“Zero”, altra serie tv italiana che promette più di quel che mantiene

Su Netflix arriva una storia di formazione, ambientata nella periferia milanese, che tocca temi importanti ma presenta troppe ingenuità, svolte narrative frettolose e un cast inesperto

“Zero”, altra serie tv italiana che promette più di quel che mantiene

Zero, rielaborazione fantastica del libro “Non ho mai avuto la mia età” di Antonio Dikele Distefano, è una serie disponibile da oggi su Netflix che ha la peculiarità di avere protagonisti afroitaliani e di denunciare, tramite metafora, l’invisibilità sociale di chi vive nelle periferie.

Il creatore è Menotti, lo stesso di Lo chiamavano Jeeg Robot, e il quartiere in cui è ambientata la storia è il Barrio, una zona di Milano che suona inedita al grande pubblico.
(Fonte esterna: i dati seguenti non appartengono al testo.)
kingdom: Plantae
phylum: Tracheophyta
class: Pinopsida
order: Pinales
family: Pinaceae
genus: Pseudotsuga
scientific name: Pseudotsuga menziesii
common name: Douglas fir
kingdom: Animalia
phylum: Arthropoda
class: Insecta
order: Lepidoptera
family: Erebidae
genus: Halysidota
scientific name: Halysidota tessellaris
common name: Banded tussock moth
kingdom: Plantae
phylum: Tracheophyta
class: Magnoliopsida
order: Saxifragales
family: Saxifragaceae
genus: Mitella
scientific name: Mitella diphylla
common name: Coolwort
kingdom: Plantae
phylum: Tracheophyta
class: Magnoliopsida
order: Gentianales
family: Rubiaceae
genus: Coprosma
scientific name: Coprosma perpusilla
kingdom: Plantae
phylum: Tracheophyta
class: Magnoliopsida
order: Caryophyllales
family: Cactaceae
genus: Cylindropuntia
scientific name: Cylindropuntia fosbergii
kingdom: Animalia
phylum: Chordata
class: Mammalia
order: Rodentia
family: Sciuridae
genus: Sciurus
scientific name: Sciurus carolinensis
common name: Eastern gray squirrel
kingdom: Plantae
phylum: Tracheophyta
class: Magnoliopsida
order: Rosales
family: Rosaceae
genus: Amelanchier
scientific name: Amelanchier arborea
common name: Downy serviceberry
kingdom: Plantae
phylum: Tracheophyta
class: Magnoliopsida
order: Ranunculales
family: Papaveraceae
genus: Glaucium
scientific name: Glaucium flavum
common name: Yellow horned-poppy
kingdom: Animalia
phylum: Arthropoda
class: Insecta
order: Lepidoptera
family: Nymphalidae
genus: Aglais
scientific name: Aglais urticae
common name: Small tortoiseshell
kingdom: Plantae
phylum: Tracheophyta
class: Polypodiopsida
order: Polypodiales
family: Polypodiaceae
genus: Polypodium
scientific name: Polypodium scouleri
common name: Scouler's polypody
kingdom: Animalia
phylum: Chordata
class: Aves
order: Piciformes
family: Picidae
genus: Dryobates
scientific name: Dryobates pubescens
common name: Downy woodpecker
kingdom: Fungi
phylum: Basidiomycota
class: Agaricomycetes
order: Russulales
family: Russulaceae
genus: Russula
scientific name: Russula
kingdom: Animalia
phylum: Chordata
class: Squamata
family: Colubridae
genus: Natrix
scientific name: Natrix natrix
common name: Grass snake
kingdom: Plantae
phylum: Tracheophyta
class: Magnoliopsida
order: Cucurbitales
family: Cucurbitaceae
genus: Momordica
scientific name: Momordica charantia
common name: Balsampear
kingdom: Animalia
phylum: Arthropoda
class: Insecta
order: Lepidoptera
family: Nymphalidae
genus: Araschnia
“Zero” mischia il racconto di formazione a quello d’origine supereroistica, toccando temi seri ed attuali come quello dell’integrazione e dello Ius Soli. Focalizzandosi sulle problematiche degli italiani di prima e seconda generazione, “Zero” persegue un intento nobile: normalizzarne la percezione, raccontandone da dentro le difficoltà e gli scoramenti quotidiani, così come i sogni, gli affetti e i valori.

Omar (Giuseppe Dave Seke), ragazzo afrodiscendente della periferia milanese, sbarca il lunario facendo il rider per una pizzeria e disegna fumetti per passione. Vive con il padre e la sorellina Awa (Virginia Diop), ma sogna di fuggire dal quartiere e andare all’estero. Una sera, durante una consegna, conosce una ragazza della Milano bene, Anna (Beatrice Grannò), ed è colpo di fulmine. I due iniziano a frequentarsi e proprio quando il ragazzo comincia a sentirsi finalmente importante agli occhi di qualcuno, scopre di avere il super potere di rendersi invisibile, in senso letterale. Inizia a farsi chiamare Zero, proprio come il personaggio da lui disegnato nel tempo libero, e diventa parte di un gruppo di coetanei che ha a cuore la sorte del quartiere, sempre più spesso vandalizzato da chi ha interessi commerciali su di esso. Con i nuovi amici, Sharif, Inno, Momo e Sara (interpretati rispettivamente da Haroun Fall, Madior Fall, Richard Dylan Magon e Daniela Scattolin), tutti di origine africana, Zero affronterà brutti ceffi malavitosi, si troverà a insidiosi tavoli da poker e allenerà il proprio super potere, mentre in famiglia emergeranno vecchi misteri.

Questa è una serie corale, dallo sguardo pieno di autentico disincanto su realtà difficili che vengono esplorate ricorrendo a una commistione di generi (azione, thriller, dramma romantico, fantascienza). L’aspetto dell’invisibilità di Zero è ben realizzato, il ritmo dinamico e gli episodi brevi. La serie scorre veloce e si lascia vedere volentieri, anche se le lacune restano evidenti: i dialoghi suonano artefatti, gli snodi narrativi sono spesso frettolosi e gli attori protagonisti smaccatamente privi d’esperienza.

La colonna sonora è un valore aggiunto, forte dell’apporto di chi domina la scena musicale rap e hip-hop contemporanea (nomi come Marracash, Coez, Mahmood, Tha Supreme, Gué Pequeno e Madame).

Malgrado, come spesso accade nel caso di serialità italiana destinata al pubblico internazionale, una buona idea di partenza veda ridimensionato il proprio potenziale a causa di

problemi di scrittura, “Zero” merita uno sguardo, se non altro per curiosità e per scoprire una Milano che non sia solo quella di Piazza Duomo o degli spettacolari grattacieli di City Life e Gae Aulenti.